Here's a number you probably don't want to think about today as you're filling out your NCAA tournament bracket for your office pool.
According to Kansas University math professor Ben Cobb, the probability of picking all 32 first-round winners randomly is 1 in 4.3 billion.
You'd better hope your basketball knowledge will give you more insight than that quarter you're about to flip.
And if you're looking for something more than your own wisdom from watching ESPN or your gut instinct, Cobb says not to hold out much hope.
"I really don't know how many mathematicians or statisticians are interested in this," he says. "There are occasional papers in journals about sports in general, but not many."
So rule out any surefire statistical way of knowing who will advance to the Final Four and help you secure your co-workers' money.
(Disclaimer: Office pools are illegal in Kansas, even if nearly every company seems to get caught up in March Madness).
So what should you look at?
We consulted Randy Rosetta, a KU alumnus who covers Louisiana State University basketball for The Advocate, the daily newspaper in Baton Rouge. On the side, he writes about basketball for www.wagerweb.com.
"I try to be an intelligent sportswriter," he says. "I look at where they're playing, and who's more likely to have a home crowd, who has a tougher schedule, who won the tough games.

[Recorded data]
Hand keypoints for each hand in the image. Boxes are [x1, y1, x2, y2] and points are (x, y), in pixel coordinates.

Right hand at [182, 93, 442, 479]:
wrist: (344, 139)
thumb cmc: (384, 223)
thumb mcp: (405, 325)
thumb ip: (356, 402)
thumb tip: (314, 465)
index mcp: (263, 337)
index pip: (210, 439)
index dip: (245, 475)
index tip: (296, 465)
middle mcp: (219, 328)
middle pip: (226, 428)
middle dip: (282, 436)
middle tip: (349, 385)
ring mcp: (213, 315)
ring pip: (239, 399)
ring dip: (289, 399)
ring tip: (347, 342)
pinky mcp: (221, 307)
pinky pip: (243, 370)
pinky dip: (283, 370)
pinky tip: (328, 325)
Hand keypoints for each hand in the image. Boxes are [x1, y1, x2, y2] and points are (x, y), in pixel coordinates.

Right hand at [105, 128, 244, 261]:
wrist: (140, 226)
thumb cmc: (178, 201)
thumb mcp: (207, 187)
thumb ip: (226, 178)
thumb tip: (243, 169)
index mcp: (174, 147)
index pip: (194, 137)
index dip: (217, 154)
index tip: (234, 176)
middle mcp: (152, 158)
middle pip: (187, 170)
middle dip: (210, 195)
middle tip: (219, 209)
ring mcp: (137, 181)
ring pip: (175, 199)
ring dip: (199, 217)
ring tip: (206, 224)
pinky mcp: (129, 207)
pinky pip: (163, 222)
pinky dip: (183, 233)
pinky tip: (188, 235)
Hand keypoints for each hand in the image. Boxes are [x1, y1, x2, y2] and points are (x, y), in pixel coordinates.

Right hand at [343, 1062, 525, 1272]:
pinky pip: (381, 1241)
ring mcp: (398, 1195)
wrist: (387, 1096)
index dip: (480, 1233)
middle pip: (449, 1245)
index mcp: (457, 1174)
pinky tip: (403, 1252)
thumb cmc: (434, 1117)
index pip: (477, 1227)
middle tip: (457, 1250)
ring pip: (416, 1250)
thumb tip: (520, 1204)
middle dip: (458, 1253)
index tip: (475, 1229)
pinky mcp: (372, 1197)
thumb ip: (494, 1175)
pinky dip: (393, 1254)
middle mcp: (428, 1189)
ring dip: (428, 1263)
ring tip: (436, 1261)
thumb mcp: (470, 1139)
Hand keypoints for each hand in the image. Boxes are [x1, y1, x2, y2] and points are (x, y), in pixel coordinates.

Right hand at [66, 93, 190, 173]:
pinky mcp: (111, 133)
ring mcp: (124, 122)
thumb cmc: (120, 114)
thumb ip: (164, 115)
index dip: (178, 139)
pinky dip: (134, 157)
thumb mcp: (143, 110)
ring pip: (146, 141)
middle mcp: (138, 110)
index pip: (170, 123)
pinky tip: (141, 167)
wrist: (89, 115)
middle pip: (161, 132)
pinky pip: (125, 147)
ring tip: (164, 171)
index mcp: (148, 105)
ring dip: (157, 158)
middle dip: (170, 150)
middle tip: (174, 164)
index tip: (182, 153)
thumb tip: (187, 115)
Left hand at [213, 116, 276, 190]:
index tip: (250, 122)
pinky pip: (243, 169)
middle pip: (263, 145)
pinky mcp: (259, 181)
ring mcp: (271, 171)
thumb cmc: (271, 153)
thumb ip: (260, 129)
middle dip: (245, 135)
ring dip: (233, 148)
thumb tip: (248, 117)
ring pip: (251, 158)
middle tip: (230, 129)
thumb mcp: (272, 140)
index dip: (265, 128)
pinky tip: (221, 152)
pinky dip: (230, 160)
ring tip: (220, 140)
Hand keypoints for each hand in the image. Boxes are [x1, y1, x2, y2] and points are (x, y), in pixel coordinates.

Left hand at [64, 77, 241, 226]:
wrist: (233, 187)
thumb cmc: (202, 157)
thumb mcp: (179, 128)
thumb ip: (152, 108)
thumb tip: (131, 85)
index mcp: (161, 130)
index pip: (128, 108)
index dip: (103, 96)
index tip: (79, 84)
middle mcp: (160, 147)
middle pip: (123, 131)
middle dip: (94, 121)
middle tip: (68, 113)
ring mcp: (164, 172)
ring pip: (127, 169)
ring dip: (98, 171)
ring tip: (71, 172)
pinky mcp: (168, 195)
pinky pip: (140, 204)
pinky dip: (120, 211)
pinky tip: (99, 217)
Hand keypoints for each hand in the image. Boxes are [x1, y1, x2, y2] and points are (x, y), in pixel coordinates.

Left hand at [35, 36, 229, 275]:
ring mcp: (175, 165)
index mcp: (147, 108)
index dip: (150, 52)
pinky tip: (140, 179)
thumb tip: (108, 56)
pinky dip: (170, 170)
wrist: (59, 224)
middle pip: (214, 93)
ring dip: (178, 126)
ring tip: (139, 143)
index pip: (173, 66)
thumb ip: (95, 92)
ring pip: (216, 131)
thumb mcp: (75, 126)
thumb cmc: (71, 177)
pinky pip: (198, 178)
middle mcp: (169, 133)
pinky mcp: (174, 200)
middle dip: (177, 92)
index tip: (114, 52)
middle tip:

### Work instructions
a) Reproduce word for word the part of the bracket-odds article that begins with the words "We consulted Randy" and ends after "basketball for www.wagerweb.com.".
b) List every organization, school, media outlet, and website named in the bracket-odds article.

### Replies
a)
We consulted Randy Rosetta, a KU alumnus who covers Louisiana State University basketball for The Advocate, the daily newspaper in Baton Rouge. On the side, he writes about basketball for www.wagerweb.com.

b)
NCAA
Kansas University (KU)
ESPN
Louisiana State University
The Advocate
www.wagerweb.com